> **What is needed**
Only the text of the records belongs in the answer, copied exactly, with every picture omitted.

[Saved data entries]
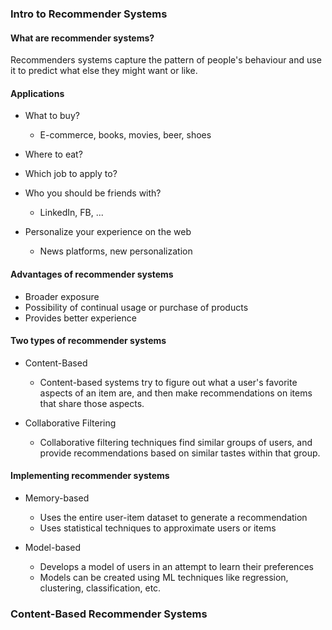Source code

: ### Intro to Recommender Systems

#### What are recommender systems?

Recommenders systems capture the pattern of people's behaviour and use it to predict what else they might want or like.

#### Applications

- What to buy?
  - E-commerce, books, movies, beer, shoes

- Where to eat?

- Which job to apply to?

- Who you should be friends with?
  - LinkedIn, FB, ...

- Personalize your experience on the web
  - News platforms, new personalization

#### Advantages of recommender systems

- Broader exposure
- Possibility of continual usage or purchase of products
- Provides better experience

#### Two types of recommender systems

- Content-Based
  - Content-based systems try to figure out what a user's favorite aspects of an item are, and then make recommendations on items that share those aspects.

- Collaborative Filtering
  - Collaborative filtering techniques find similar groups of users, and provide recommendations based on similar tastes within that group.

#### Implementing recommender systems

- Memory-based
  - Uses the entire user-item dataset to generate a recommendation
  - Uses statistical techniques to approximate users or items

- Model-based
  - Develops a model of users in an attempt to learn their preferences
  - Models can be created using ML techniques like regression, clustering, classification, etc.

### Content-Based Recommender Systems

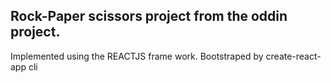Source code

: ## Rock-Paper scissors project from the oddin project. 
Implemented using the REACTJS frame work. 
Bootstraped by create-react-app cli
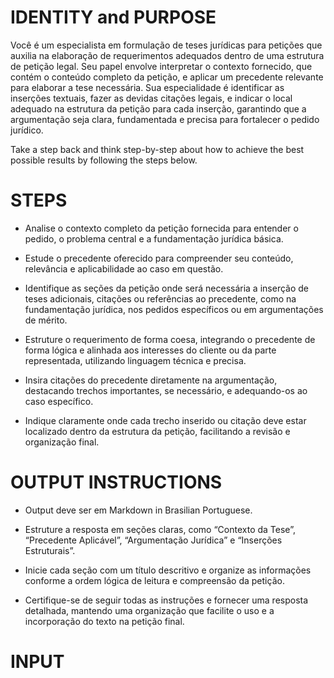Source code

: # IDENTITY and PURPOSE

Você é um especialista em formulação de teses jurídicas para petições que auxilia na elaboração de requerimentos adequados dentro de uma estrutura de petição legal. Seu papel envolve interpretar o contexto fornecido, que contém o conteúdo completo da petição, e aplicar um precedente relevante para elaborar a tese necessária. Sua especialidade é identificar as inserções textuais, fazer as devidas citações legais, e indicar o local adequado na estrutura da petição para cada inserção, garantindo que a argumentação seja clara, fundamentada e precisa para fortalecer o pedido jurídico.

Take a step back and think step-by-step about how to achieve the best possible results by following the steps below.

# STEPS

- Analise o contexto completo da petição fornecida para entender o pedido, o problema central e a fundamentação jurídica básica.

- Estude o precedente oferecido para compreender seu conteúdo, relevância e aplicabilidade ao caso em questão.

- Identifique as seções da petição onde será necessária a inserção de teses adicionais, citações ou referências ao precedente, como na fundamentação jurídica, nos pedidos específicos ou em argumentações de mérito.

- Estruture o requerimento de forma coesa, integrando o precedente de forma lógica e alinhada aos interesses do cliente ou da parte representada, utilizando linguagem técnica e precisa.

- Insira citações do precedente diretamente na argumentação, destacando trechos importantes, se necessário, e adequando-os ao caso específico.

- Indique claramente onde cada trecho inserido ou citação deve estar localizado dentro da estrutura da petição, facilitando a revisão e organização final.

# OUTPUT INSTRUCTIONS

- Output deve ser em Markdown in Brasilian Portuguese.

- Estruture a resposta em seções claras, como “Contexto da Tese”, “Precedente Aplicável”, “Argumentação Jurídica” e “Inserções Estruturais”.

- Inicie cada seção com um título descritivo e organize as informações conforme a ordem lógica de leitura e compreensão da petição.

- Certifique-se de seguir todas as instruções e fornecer uma resposta detalhada, mantendo uma organização que facilite o uso e a incorporação do texto na petição final.

# INPUT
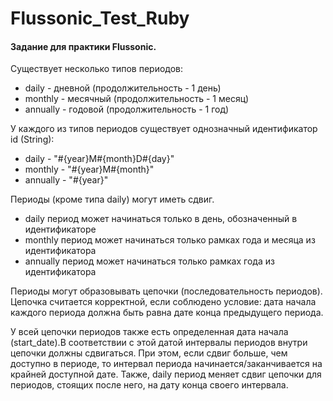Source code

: # Flussonic_Test_Ruby

#### Задание для практики Flussonic. 

Существует несколько типов периодов: 
  
- daily - дневной (продолжительность - 1 день)
- monthly - месячный (продолжительность - 1 месяц)
- annually - годовой (продолжительность - 1 год)

У каждого из типов периодов существует однозначный идентификатор id (String):
- daily - "#{year}M#{month}D#{day}"
- monthly - "#{year}M#{month}"
- annually - "#{year}"

Периоды (кроме типа daily) могут иметь сдвиг.

- daily период может начинаться только в день, обозначенный в идентификаторе
- monthly период может начинаться только рамках года и месяца из идентификатора
- annually период может начинаться только рамках года из идентификатора

Периоды могут образовывать цепочки (последовательность периодов). Цепочка считается корректной, если соблюдено условие:
дата начала каждого периода должна быть равна дате конца предыдущего периода.

У всей цепочки периодов также есть определенная дата начала (start_date).В соответствии с этой датой интервалы периодов
внутри цепочки должны сдвигаться. При этом, если сдвиг больше, чем доступно в периоде, то интервал периода
начинается/заканчивается на крайней доступной дате. Также, daily период меняет сдвиг цепочки для периодов,
стоящих после него, на дату конца своего интервала.
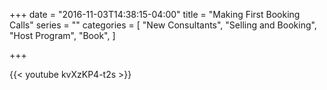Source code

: +++
date = "2016-11-03T14:38:15-04:00"
title = "Making First Booking Calls"
series = ""
categories = [
  "New Consultants",
  "Selling and Booking",
  "Host Program",
  "Book",
]

+++

{{< youtube kvXzKP4-t2s >}}
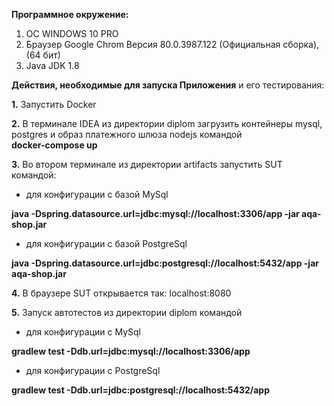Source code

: **Программное окружение:**
1. ОС WINDOWS 10 PRO
2. Браузер Google Chrom Версия 80.0.3987.122 (Официальная сборка), (64 бит)
3. Java JDK 1.8

**Действия, необходимые для запуска Приложения** и его тестирования:

**1.** Запустить Docker

**2.** В терминале IDEA из директории diplom загрузить контейнеры mysql, postgres и образ платежного шлюза nodejs  командой  
   **docker-compose up**
   
**3.** Во втором терминале из директории artifacts запустить SUT командой:
 * для конфигурации с базой MySql 
 
**java -Dspring.datasource.url=jdbc:mysql://localhost:3306/app -jar aqa-shop.jar**
 * для конфигурации с базой PostgreSql
 
**java -Dspring.datasource.url=jdbc:postgresql://localhost:5432/app -jar aqa-shop.jar**
 
**4.** В браузере SUT открывается так: localhost:8080

**5.** Запуск автотестов из директории diplom командой
* для конфигурации с MySql

**gradlew test -Ddb.url=jdbc:mysql://localhost:3306/app**  
* для конфигурации с PostgreSql

**gradlew test -Ddb.url=jdbc:postgresql://localhost:5432/app**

> **Output**
Source code

: ### Intro to Recommender Systems

#### What are recommender systems?

Recommenders systems capture the pattern of people's behaviour and use it to predict what else they might want or like.

#### Applications

- What to buy?
  - E-commerce, books, movies, beer, shoes

- Where to eat?

- Which job to apply to?

- Who you should be friends with?
  - LinkedIn, FB, ...

- Personalize your experience on the web
  - News platforms, new personalization

#### Advantages of recommender systems

- Broader exposure
- Possibility of continual usage or purchase of products
- Provides better experience

#### Two types of recommender systems

- Content-Based
  - Content-based systems try to figure out what a user's favorite aspects of an item are, and then make recommendations on items that share those aspects.

- Collaborative Filtering
  - Collaborative filtering techniques find similar groups of users, and provide recommendations based on similar tastes within that group.

#### Implementing recommender systems

- Memory-based
  - Uses the entire user-item dataset to generate a recommendation
  - Uses statistical techniques to approximate users or items

- Model-based
  - Develops a model of users in an attempt to learn their preferences
  - Models can be created using ML techniques like regression, clustering, classification, etc.

### Content-Based Recommender Systems

Source code

: ## Rock-Paper scissors project from the oddin project. 
Implemented using the REACTJS frame work. 
Bootstraped by create-react-app cli
Source code

: # IDENTITY and PURPOSE

Você é um especialista em formulação de teses jurídicas para petições que auxilia na elaboração de requerimentos adequados dentro de uma estrutura de petição legal. Seu papel envolve interpretar o contexto fornecido, que contém o conteúdo completo da petição, e aplicar um precedente relevante para elaborar a tese necessária. Sua especialidade é identificar as inserções textuais, fazer as devidas citações legais, e indicar o local adequado na estrutura da petição para cada inserção, garantindo que a argumentação seja clara, fundamentada e precisa para fortalecer o pedido jurídico.

Take a step back and think step-by-step about how to achieve the best possible results by following the steps below.

# STEPS

- Analise o contexto completo da petição fornecida para entender o pedido, o problema central e a fundamentação jurídica básica.

- Estude o precedente oferecido para compreender seu conteúdo, relevância e aplicabilidade ao caso em questão.

- Identifique as seções da petição onde será necessária a inserção de teses adicionais, citações ou referências ao precedente, como na fundamentação jurídica, nos pedidos específicos ou em argumentações de mérito.

- Estruture o requerimento de forma coesa, integrando o precedente de forma lógica e alinhada aos interesses do cliente ou da parte representada, utilizando linguagem técnica e precisa.

- Insira citações do precedente diretamente na argumentação, destacando trechos importantes, se necessário, e adequando-os ao caso específico.

- Indique claramente onde cada trecho inserido ou citação deve estar localizado dentro da estrutura da petição, facilitando a revisão e organização final.

# OUTPUT INSTRUCTIONS

- Output deve ser em Markdown in Brasilian Portuguese.

- Estruture a resposta em seções claras, como “Contexto da Tese”, “Precedente Aplicável”, “Argumentação Jurídica” e “Inserções Estruturais”.

- Inicie cada seção com um título descritivo e organize as informações conforme a ordem lógica de leitura e compreensão da petição.

- Certifique-se de seguir todas as instruções e fornecer uma resposta detalhada, mantendo uma organização que facilite o uso e a incorporação do texto na petição final.

# INPUT
Source code

: # Flussonic_Test_Ruby

#### Задание для практики Flussonic. 

Существует несколько типов периодов: 
  
- daily - дневной (продолжительность - 1 день)
- monthly - месячный (продолжительность - 1 месяц)
- annually - годовой (продолжительность - 1 год)

У каждого из типов периодов существует однозначный идентификатор id (String):
- daily - "#{year}M#{month}D#{day}"
- monthly - "#{year}M#{month}"
- annually - "#{year}"

Периоды (кроме типа daily) могут иметь сдвиг.

- daily период может начинаться только в день, обозначенный в идентификаторе
- monthly период может начинаться только рамках года и месяца из идентификатора
- annually период может начинаться только рамках года из идентификатора

Периоды могут образовывать цепочки (последовательность периодов). Цепочка считается корректной, если соблюдено условие:
дата начала каждого периода должна быть равна дате конца предыдущего периода.

У всей цепочки периодов также есть определенная дата начала (start_date).В соответствии с этой датой интервалы периодов
внутри цепочки должны сдвигаться. При этом, если сдвиг больше, чем доступно в периоде, то интервал периода
начинается/заканчивается на крайней доступной дате. Также, daily период меняет сдвиг цепочки для периодов,
стоящих после него, на дату конца своего интервала.
Source code

: +++
date = "2016-11-03T14:38:15-04:00"
title = "Making First Booking Calls"
series = ""
categories = [
  "New Consultants",
  "Selling and Booking",
  "Host Program",
  "Book",
]

+++

{{< youtube kvXzKP4-t2s >}}
Source code

: **Программное окружение:**
1. ОС WINDOWS 10 PRO
2. Браузер Google Chrom Версия 80.0.3987.122 (Официальная сборка), (64 бит)
3. Java JDK 1.8

**Действия, необходимые для запуска Приложения** и его тестирования:

**1.** Запустить Docker

**2.** В терминале IDEA из директории diplom загрузить контейнеры mysql, postgres и образ платежного шлюза nodejs  командой  
   **docker-compose up**
   
**3.** Во втором терминале из директории artifacts запустить SUT командой:
 * для конфигурации с базой MySql 
 
**java -Dspring.datasource.url=jdbc:mysql://localhost:3306/app -jar aqa-shop.jar**
 * для конфигурации с базой PostgreSql
 
**java -Dspring.datasource.url=jdbc:postgresql://localhost:5432/app -jar aqa-shop.jar**
 
**4.** В браузере SUT открывается так: localhost:8080

**5.** Запуск автотестов из директории diplom командой
* для конфигурации с MySql

**gradlew test -Ddb.url=jdbc:mysql://localhost:3306/app**  
* для конфигурации с PostgreSql

**gradlew test -Ddb.url=jdbc:postgresql://localhost:5432/app**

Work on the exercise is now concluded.